Approaches tried(Ignore this to avoid confusion):

  1. By splitting streams into left and right and windowing on joins(Does it incur cost?)

  2. Windowing on same stream with TumblingProcessingTimeWindow and custom join logic in apply(). This window does not gets triggered instantly even if all events are paired.


Solution

  • One of the exercises in the Flink training is about finding event pairs; it's similar in spirit to what you're asking for. See the Rides and Fares Exercise, which uses a RichCoFlatMapFunction to do the pairing.

    The solution there assumes that perfect pairing is always possible, so it doesn't tackle the case of unmatched pairs. But you can find a variation here that takes this a step further. This example uses the timers in a CoProcessFunction to detect unmatched pairs.

    Other points:

    Splitting the stream into left and right sub-streams should have negligible cost.

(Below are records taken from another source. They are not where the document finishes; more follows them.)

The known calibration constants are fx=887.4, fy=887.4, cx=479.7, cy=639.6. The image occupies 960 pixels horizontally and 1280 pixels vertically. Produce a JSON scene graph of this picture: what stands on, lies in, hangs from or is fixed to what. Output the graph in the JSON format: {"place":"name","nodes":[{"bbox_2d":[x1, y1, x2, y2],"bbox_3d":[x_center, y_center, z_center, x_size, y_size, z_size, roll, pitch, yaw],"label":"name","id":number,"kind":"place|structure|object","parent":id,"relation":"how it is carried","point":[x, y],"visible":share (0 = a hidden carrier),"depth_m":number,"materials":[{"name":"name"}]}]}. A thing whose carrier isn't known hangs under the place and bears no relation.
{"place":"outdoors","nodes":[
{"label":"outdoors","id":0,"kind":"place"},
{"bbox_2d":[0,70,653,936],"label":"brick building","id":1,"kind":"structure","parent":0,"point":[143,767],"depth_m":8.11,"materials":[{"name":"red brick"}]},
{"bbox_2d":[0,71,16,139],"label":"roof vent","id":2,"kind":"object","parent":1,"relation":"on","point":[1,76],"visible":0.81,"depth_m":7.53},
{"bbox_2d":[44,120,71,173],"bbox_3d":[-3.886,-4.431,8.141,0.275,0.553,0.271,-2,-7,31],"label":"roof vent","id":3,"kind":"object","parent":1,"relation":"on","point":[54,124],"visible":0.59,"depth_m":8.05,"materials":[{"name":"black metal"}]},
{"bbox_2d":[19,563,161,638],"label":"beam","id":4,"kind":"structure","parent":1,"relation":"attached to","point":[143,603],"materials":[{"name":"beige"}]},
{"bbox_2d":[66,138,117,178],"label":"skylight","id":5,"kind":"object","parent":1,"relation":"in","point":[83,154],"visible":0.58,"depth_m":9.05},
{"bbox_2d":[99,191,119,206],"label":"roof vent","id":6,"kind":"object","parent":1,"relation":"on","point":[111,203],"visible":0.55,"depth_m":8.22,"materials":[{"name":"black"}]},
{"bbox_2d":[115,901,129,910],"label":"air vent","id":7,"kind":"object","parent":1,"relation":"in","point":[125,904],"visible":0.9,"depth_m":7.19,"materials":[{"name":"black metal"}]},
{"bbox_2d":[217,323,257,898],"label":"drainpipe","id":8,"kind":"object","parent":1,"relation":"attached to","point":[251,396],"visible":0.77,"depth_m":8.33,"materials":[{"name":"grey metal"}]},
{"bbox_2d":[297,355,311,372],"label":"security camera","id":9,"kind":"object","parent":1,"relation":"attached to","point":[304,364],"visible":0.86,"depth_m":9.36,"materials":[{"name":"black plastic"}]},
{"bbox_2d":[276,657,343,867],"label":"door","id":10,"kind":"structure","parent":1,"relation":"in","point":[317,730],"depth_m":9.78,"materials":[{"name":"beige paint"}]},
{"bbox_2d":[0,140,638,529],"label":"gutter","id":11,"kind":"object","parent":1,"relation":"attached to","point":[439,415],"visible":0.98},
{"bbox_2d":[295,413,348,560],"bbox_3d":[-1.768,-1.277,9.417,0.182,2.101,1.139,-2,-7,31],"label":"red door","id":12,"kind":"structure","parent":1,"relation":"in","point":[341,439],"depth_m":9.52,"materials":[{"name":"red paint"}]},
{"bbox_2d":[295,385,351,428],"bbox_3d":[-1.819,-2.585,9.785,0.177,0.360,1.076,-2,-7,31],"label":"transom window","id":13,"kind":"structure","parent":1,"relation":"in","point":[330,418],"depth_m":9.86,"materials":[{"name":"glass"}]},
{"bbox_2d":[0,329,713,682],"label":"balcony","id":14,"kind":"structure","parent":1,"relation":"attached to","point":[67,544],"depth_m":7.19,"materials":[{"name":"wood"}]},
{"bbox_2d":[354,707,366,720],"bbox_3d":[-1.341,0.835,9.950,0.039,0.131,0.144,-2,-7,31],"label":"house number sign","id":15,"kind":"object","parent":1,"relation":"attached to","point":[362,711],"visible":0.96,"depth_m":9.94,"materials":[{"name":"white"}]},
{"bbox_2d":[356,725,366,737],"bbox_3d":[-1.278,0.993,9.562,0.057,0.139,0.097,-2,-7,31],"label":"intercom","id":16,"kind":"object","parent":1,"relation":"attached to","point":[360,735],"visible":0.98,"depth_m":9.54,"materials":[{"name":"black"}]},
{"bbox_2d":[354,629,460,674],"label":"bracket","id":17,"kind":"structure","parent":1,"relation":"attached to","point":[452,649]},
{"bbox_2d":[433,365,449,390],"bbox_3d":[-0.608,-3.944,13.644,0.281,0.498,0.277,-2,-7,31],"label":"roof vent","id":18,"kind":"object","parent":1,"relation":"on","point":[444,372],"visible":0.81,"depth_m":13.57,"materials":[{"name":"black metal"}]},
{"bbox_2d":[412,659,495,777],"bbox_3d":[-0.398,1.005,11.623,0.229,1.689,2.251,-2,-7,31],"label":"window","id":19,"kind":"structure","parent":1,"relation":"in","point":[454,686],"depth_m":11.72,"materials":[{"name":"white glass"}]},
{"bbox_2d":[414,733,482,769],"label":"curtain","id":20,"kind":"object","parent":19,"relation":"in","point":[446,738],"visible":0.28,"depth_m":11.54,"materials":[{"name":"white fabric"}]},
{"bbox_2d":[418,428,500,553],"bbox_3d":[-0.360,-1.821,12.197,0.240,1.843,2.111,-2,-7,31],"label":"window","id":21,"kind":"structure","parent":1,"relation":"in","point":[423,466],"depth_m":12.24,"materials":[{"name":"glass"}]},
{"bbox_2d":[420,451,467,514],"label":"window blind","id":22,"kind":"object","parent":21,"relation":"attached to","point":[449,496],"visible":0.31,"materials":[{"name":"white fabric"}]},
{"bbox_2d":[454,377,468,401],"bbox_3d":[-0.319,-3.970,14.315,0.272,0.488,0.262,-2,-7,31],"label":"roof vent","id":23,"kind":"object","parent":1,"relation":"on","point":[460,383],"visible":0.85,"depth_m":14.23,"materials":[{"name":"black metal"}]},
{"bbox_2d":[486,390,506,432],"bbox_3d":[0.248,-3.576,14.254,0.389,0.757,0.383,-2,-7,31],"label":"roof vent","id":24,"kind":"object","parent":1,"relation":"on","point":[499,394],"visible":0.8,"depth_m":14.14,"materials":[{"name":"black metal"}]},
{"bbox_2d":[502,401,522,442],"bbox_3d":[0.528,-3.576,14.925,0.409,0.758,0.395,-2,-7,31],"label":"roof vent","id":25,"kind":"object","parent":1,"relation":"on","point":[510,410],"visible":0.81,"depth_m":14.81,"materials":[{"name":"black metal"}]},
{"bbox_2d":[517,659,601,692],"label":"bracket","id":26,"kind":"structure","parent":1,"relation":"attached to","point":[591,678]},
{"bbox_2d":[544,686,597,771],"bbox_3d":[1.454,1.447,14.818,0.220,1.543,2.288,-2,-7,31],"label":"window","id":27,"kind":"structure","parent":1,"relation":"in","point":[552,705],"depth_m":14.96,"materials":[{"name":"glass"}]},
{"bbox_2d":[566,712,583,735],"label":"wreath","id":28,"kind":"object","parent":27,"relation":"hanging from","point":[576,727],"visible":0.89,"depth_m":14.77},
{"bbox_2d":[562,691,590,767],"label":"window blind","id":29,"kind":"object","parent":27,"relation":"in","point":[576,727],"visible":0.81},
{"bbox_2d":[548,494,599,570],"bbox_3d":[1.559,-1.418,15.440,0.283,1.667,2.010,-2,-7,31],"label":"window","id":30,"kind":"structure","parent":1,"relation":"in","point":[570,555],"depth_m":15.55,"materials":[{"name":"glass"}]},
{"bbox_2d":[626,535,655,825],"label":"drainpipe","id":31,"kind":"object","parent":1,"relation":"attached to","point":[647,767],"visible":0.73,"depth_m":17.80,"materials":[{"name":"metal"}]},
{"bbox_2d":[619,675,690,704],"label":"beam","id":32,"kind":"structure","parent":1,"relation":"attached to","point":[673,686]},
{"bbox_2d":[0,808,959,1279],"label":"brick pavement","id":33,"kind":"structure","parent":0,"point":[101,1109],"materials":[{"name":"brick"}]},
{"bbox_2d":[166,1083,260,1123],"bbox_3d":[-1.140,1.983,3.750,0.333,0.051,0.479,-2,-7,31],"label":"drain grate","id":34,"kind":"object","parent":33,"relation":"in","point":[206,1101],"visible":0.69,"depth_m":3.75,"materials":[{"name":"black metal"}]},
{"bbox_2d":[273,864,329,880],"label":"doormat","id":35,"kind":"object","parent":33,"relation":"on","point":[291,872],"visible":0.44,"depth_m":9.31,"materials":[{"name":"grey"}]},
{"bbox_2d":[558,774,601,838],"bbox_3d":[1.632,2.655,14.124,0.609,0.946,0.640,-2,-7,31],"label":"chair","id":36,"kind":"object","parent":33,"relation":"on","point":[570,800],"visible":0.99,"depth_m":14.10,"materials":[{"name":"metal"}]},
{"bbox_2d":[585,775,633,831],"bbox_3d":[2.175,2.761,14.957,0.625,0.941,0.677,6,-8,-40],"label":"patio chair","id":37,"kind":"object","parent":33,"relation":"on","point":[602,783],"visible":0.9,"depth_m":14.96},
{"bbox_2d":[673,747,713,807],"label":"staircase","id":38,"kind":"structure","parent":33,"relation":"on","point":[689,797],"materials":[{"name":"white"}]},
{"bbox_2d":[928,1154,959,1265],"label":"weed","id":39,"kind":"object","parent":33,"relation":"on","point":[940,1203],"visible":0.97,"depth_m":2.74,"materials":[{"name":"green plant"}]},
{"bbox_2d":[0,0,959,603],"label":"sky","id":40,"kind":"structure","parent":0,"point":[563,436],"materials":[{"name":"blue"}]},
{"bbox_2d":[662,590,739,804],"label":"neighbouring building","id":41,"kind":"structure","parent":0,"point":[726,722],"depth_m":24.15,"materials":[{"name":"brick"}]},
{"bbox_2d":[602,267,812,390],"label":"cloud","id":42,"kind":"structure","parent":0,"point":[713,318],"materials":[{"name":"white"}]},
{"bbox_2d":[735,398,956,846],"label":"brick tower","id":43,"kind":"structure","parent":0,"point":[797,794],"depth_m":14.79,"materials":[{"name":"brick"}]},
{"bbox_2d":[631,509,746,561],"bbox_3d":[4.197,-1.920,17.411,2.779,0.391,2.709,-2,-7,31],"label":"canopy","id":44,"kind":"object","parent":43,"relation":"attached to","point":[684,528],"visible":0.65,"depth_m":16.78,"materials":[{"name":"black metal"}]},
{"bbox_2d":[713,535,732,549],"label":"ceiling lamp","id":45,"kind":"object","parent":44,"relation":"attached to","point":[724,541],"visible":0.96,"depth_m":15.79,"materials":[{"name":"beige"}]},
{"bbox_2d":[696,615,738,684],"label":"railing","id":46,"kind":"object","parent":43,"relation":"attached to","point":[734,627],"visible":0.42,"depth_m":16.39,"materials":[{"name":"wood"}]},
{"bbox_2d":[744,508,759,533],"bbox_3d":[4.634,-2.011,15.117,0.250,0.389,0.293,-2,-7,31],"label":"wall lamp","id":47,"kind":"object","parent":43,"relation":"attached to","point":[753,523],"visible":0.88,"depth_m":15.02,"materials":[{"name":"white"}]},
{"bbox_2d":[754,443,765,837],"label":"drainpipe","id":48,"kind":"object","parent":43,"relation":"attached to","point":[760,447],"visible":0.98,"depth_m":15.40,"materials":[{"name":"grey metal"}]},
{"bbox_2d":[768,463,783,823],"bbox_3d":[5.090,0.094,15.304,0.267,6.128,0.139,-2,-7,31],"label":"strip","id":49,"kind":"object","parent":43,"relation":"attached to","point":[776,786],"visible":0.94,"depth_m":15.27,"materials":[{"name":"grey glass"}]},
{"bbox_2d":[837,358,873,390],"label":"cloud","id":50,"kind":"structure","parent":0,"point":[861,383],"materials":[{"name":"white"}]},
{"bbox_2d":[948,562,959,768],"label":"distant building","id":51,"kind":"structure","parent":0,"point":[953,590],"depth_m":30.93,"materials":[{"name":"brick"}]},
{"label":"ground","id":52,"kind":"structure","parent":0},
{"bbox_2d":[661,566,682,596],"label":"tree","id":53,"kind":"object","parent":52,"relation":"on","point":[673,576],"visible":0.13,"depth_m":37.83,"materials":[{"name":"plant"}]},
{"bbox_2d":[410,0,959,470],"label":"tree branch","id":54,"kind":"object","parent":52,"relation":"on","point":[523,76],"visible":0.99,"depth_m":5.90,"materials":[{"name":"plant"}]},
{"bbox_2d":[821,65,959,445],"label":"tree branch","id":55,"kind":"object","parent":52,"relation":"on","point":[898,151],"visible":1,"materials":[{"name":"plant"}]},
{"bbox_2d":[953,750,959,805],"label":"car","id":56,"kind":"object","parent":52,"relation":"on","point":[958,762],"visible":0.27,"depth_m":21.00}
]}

    I think a CoGroupFunction should work. If you tried this and it didn't seem to work, perhaps you were using event time windowing and the final watermark was missing, preventing the window from being closed.

    Update:

    Having looked at your code, I see an issue in the implementation. Your timestamp extractor is using the system clock rather than timestamps in the events. This will give you something similar to (but worse than) using processing time. I say "worse than processing time" because you are allowing for events to be out-of-order, which adds latency, and it prevents a window from closing until an event sufficiently beyond the window's end point arrives. This means that the last window can never be triggered.

    As a test, try switching the time characteristic to processing time, remove assignTimestampsAndWatermarks, and see if the CoGroupFunction works correctly. You could also use ingestion time, so long as you remove your watermarking and let Flink handle it (with processing time watermarking is irrelevant; with ingestion time Flink does the watermarking for you, unless you override it).

    If you want to use event time in your application, use finite sources in your testing. When finite sources (such as reading from a file or collection) reach the end of their input, they send a very large watermark through the job, which closes any open windows.